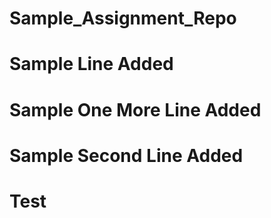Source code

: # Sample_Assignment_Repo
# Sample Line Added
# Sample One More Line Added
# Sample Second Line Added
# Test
...
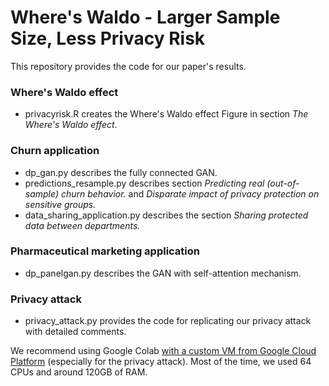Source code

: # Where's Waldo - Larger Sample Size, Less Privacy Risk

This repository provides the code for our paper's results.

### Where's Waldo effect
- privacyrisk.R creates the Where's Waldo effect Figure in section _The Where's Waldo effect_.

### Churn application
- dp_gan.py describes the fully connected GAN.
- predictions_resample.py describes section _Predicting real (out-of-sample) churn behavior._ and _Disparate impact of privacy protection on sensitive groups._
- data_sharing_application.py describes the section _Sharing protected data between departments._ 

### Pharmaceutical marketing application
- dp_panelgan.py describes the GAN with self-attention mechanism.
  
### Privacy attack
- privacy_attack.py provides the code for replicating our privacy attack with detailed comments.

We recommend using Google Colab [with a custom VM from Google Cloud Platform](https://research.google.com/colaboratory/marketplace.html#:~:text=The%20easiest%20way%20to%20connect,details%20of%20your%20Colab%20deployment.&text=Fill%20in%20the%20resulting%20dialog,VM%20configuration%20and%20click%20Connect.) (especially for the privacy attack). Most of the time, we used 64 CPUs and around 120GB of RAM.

EXERCISE GOAL:
Given the records above, reproduce precisely and only the lines between the line holding "### Pharmaceutical marketing application" and the line holding "- privacy_attack.py provides", inclusive.

COMPLETED TASK:
### Pharmaceutical marketing application
- dp_panelgan.py describes the GAN with self-attention mechanism.
  
### Privacy attack
- privacy_attack.py provides the code for replicating our privacy attack with detailed comments.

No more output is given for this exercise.